When he isn’t trying to solidify and/or renege on plans to acquire social media platforms, Elon Musk likes to dream big — he’s even laid out those high hopes over the years via his ongoing “Tesla Master Plan.” Musk first introduced Phase One back in 2006, which he summed up in four key points:
- Build sports car.
- Use that money to build an affordable car.
- Use that money to build an even more affordable car.
- While doing above, also provide zero-emission electric power generation options.
So far he’s accomplished, well, one of those goals for sure, and another two-to-three depending on what your definition of the word “affordable” is. Phase Two, revealed in 2016, had equally lofty ambitions like “stunning solar roofs,” and self-driving auto software that would be “10X safer than manual.” Again, the results were mixed, to say the least. But! Maybe he’ll have better luck with his upcoming Phase Three, which Musk teased during a companywide meeting last night.
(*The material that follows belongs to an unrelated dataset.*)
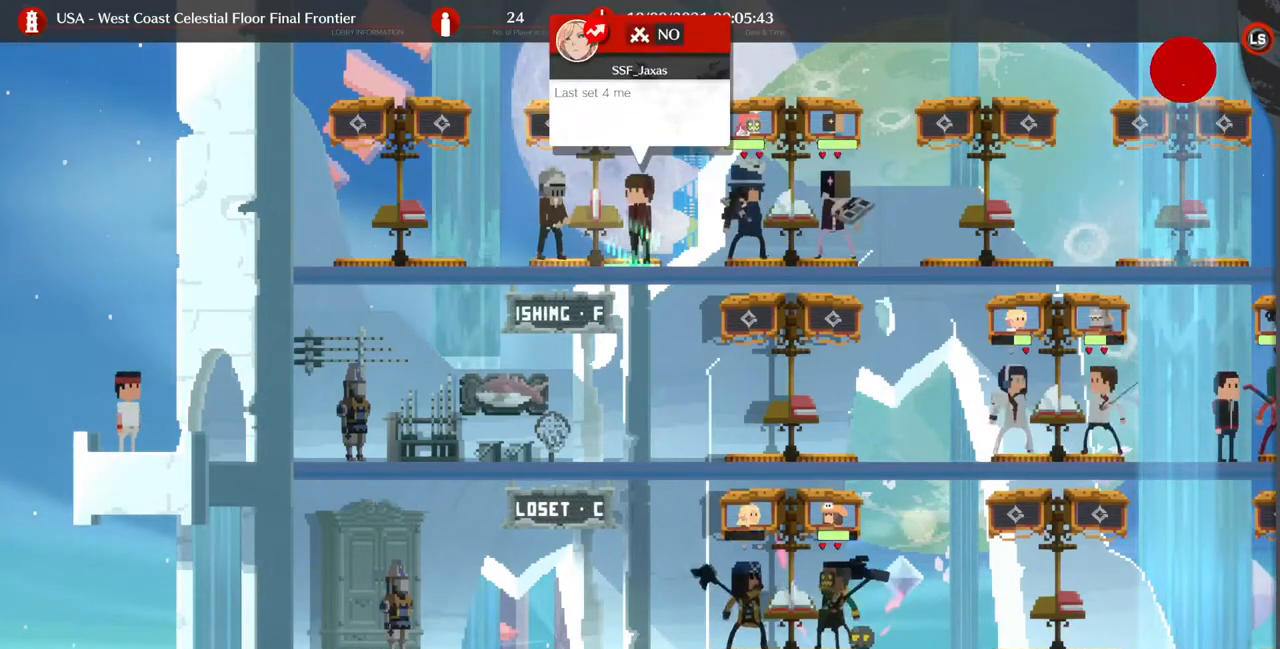
{"buttons": [], "events": [[33, "CROSS", "up"]]}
Scalability is the word of the day — From what little Musk explained during his discussion, it certainly sounds like he is still determined to expand Tesla into becoming a gargantuan, societal force of change. “Master Plan Part 3 is all about achieving very large scale,” he said, as first reported by Electrek. “In order to shift the entire energy infrastructure and transport infrastructure of earth, there has to be a very high scale.”
Musk offered a hypothetical scenario of 300 TWh “installed capacity” in EVs and battery packs, explaining that from there the company would need to work backwards to determine how to “achieve that tonnage from a mining and refining standpoint, but also do so in a sustainable way.”
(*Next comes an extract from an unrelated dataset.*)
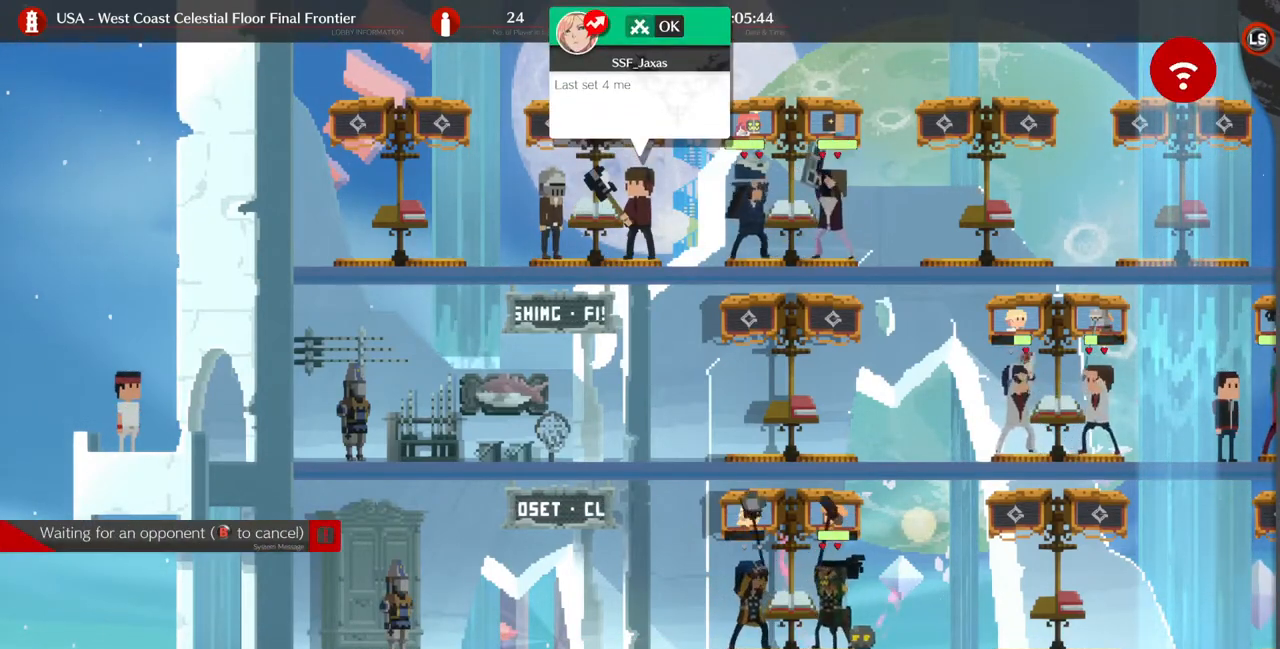
{"buttons": [], "events": []}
Far more complicated than it sounds — Simply “expanding” Tesla’s global footprint in multiple energy areas sounds like a relatively straightforward goal, but like so many other Musk Plans, it will be much more difficult to make a reality than he claims. The high-energy batteries he talks about require the mining of rare earth minerals, a process that itself is currently extremely detrimental to the environment. To scale Tesla to the level Musk envisions implies a massive expansion of rare earth mineral mining operations — the feasibility of which is an entirely separate bag of worms. So, unless Phase Three includes some concrete solutions to that particular roadblock, results may be as spotty as Tesla’s first two plans.